Johnson brought up an interesting point that the black community often feels safe in barbershops and beauty salons. While you often see it as a trope on television, it can be true for many in the black community to seek places, such as these, as a safe space with lively culture, to talk to people they can relate to. It is said that eighty percent of the black community will not seek mental help because of the stigma surrounding it.  This statistic further proves why having safe, non-judgemental spaces in the black community is so important. Because of the wide world of social media, Johnson states how he personally feels about new podcasts popping up and creating similar conversations that feel just as safe and welcoming. 

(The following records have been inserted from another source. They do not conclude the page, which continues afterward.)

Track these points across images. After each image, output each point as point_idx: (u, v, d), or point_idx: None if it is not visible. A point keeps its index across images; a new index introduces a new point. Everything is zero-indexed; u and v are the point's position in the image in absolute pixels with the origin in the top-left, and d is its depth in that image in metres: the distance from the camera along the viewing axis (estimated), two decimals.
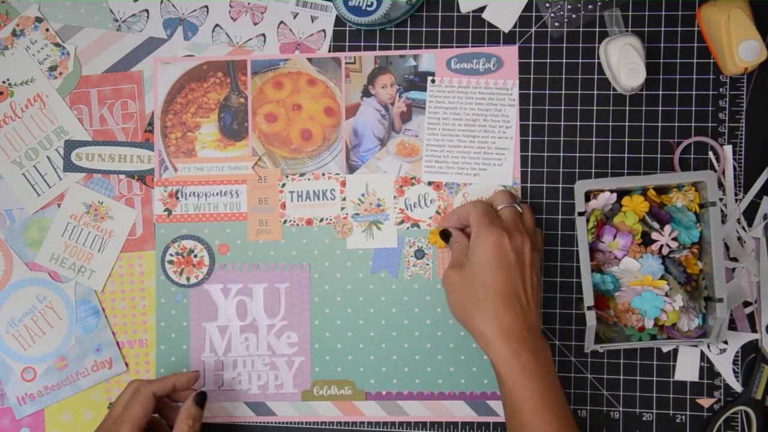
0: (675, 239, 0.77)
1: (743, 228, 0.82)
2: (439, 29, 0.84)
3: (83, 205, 0.86)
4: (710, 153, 0.82)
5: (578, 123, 0.83)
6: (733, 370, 0.82)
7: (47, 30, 0.86)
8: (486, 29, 0.84)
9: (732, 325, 0.82)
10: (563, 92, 0.83)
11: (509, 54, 0.83)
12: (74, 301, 0.86)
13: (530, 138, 0.83)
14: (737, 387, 0.82)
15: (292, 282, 0.85)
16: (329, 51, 0.85)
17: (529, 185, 0.83)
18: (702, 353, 0.82)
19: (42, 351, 0.85)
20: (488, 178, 0.83)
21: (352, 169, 0.85)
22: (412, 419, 0.84)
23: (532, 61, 0.83)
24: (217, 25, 0.85)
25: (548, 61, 0.83)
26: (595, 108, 0.83)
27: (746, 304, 0.82)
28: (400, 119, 0.84)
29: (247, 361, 0.85)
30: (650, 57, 0.82)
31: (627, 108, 0.83)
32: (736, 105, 0.82)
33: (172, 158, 0.86)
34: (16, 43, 0.86)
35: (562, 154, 0.83)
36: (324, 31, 0.85)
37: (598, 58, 0.83)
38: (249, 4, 0.85)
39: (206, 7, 0.85)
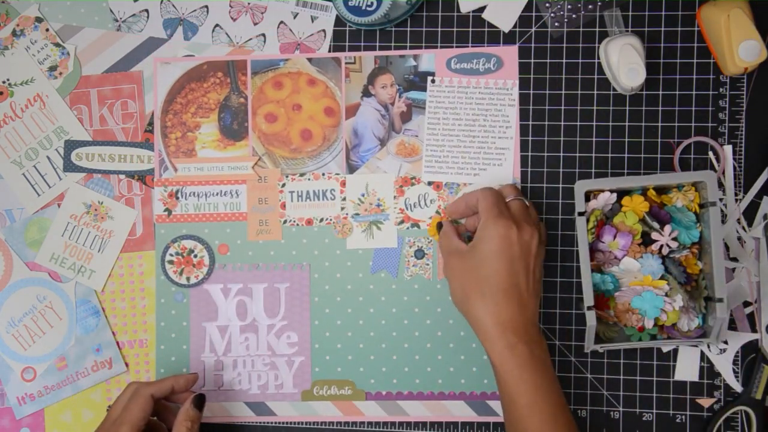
0: (675, 239, 0.77)
1: (743, 228, 0.82)
2: (439, 29, 0.84)
3: (83, 205, 0.86)
4: (710, 153, 0.82)
5: (578, 123, 0.83)
6: (733, 370, 0.82)
7: (47, 30, 0.86)
8: (486, 29, 0.84)
9: (732, 325, 0.82)
10: (563, 92, 0.83)
11: (509, 54, 0.83)
12: (74, 301, 0.86)
13: (530, 138, 0.83)
14: (737, 387, 0.82)
15: (292, 282, 0.85)
16: (329, 51, 0.85)
17: (529, 185, 0.83)
18: (702, 353, 0.82)
19: (42, 351, 0.85)
20: (488, 178, 0.83)
21: (352, 169, 0.85)
22: (412, 419, 0.84)
23: (532, 61, 0.83)
24: (217, 25, 0.85)
25: (548, 61, 0.83)
26: (595, 108, 0.83)
27: (746, 304, 0.82)
28: (400, 119, 0.84)
29: (247, 361, 0.85)
30: (650, 57, 0.82)
31: (627, 108, 0.83)
32: (736, 105, 0.82)
33: (172, 158, 0.86)
34: (16, 43, 0.86)
35: (562, 154, 0.83)
36: (324, 31, 0.85)
37: (598, 58, 0.83)
38: (249, 4, 0.85)
39: (206, 7, 0.85)
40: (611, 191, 0.78)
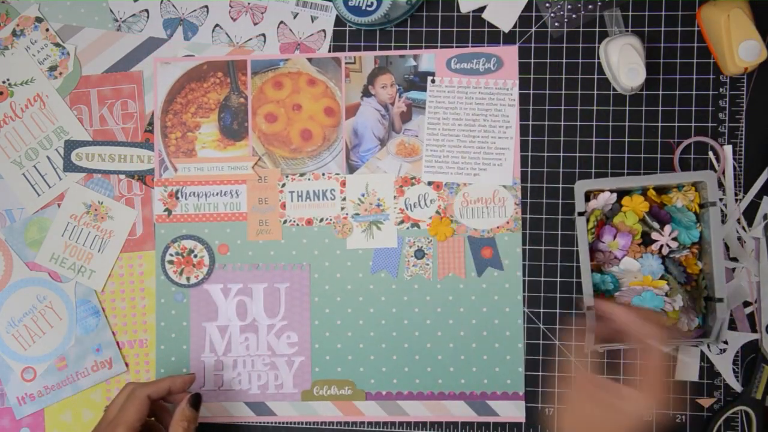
0: (675, 239, 0.77)
1: (743, 228, 0.82)
2: (439, 29, 0.84)
3: (83, 205, 0.86)
4: (710, 153, 0.82)
5: (578, 123, 0.83)
6: (733, 370, 0.82)
7: (47, 30, 0.86)
8: (486, 29, 0.84)
9: (732, 325, 0.82)
10: (563, 92, 0.83)
11: (509, 54, 0.83)
12: (74, 301, 0.86)
13: (530, 138, 0.83)
14: (737, 387, 0.82)
15: (292, 282, 0.85)
16: (329, 51, 0.85)
17: (529, 185, 0.83)
18: (702, 353, 0.82)
19: (42, 351, 0.85)
20: (488, 178, 0.83)
21: (352, 169, 0.85)
22: (412, 419, 0.84)
23: (532, 61, 0.83)
24: (217, 25, 0.85)
25: (548, 61, 0.83)
26: (595, 108, 0.83)
27: (746, 304, 0.82)
28: (400, 119, 0.84)
29: (247, 361, 0.85)
30: (650, 57, 0.82)
31: (627, 108, 0.83)
32: (736, 105, 0.82)
33: (172, 158, 0.86)
34: (16, 43, 0.86)
35: (562, 154, 0.83)
36: (324, 31, 0.85)
37: (598, 58, 0.83)
38: (249, 4, 0.85)
39: (206, 7, 0.85)
40: (611, 191, 0.78)
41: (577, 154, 0.83)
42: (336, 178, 0.85)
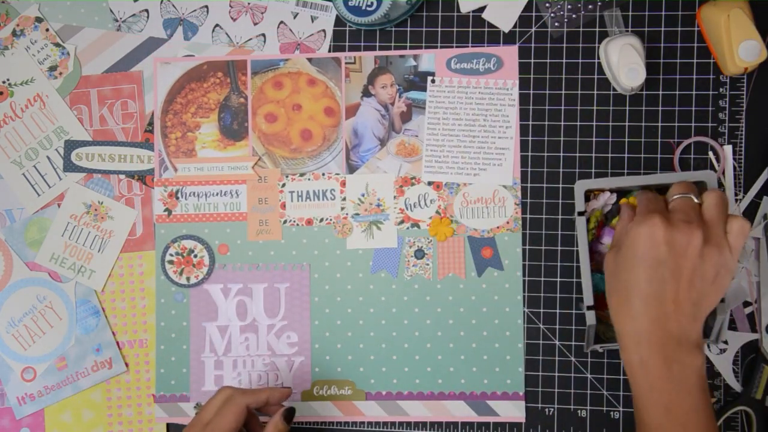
0: None
1: None
2: (439, 29, 0.84)
3: (83, 205, 0.86)
4: (710, 153, 0.82)
5: (578, 123, 0.83)
6: (733, 370, 0.82)
7: (47, 30, 0.86)
8: (486, 29, 0.84)
9: (732, 325, 0.82)
10: (563, 92, 0.83)
11: (509, 54, 0.83)
12: (74, 301, 0.86)
13: (530, 138, 0.83)
14: (737, 387, 0.82)
15: (292, 282, 0.85)
16: (329, 51, 0.85)
17: (529, 185, 0.83)
18: None
19: (42, 351, 0.85)
20: (488, 178, 0.83)
21: (352, 169, 0.85)
22: (412, 419, 0.84)
23: (532, 61, 0.83)
24: (217, 25, 0.85)
25: (548, 61, 0.83)
26: (595, 108, 0.83)
27: (746, 304, 0.82)
28: (400, 119, 0.84)
29: (247, 361, 0.85)
30: (650, 57, 0.82)
31: (627, 108, 0.83)
32: (736, 105, 0.82)
33: (172, 158, 0.86)
34: (16, 43, 0.86)
35: (562, 154, 0.83)
36: (324, 31, 0.85)
37: (598, 58, 0.83)
38: (249, 4, 0.85)
39: (206, 7, 0.85)
40: (611, 191, 0.78)
41: (577, 154, 0.83)
42: (336, 178, 0.85)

The last question for the panelists concerned the healthcare system in today’s America. Kenney, Jr. believes that as an individual everyone has the opportunity to research and do what they feel is best for them, especially since information these days is so readily available. Each panelist discussed the mistrust that the black community may have with the healthcare system, but assured, rather than fearing something you do not understand, it is vital to create a safe space to learn, listen, and reduce any fears or mistrust you may have. Vicks stressed the importance of advocating for the black community to get the treatment they need, and for each and every person to allow themselves the capacity to be well-informed and well-educated in our healthcare system. 

Jasmine stated on behalf of these issues, “There’s no excuse to be doing the same old things in a more modern, accessible world. Hold yourself accountable and get a doctor who you feel would better understand you and what you go through.” 

Following this discussion was a “Q&A” session with the audience, so anyone had an opportunity to ask the panelists their own questions. 

This is an important conversation to have, especially on a college campus, where so many people from different backgrounds and communities come together to coexist. Envisioning a better future and working to increase the health and wellness of the black community is a movement worthy of discussion and celebration. 

This Black History Month, Nicholls State University is packed with: events from the above panelists, awareness tables in the Bollinger Student Union, and spiritual performances in the Mary M. Danos Theater. 

Carry on the conversation in hopes that resources continue to become more available and the welfare of the black community may continue to thrive.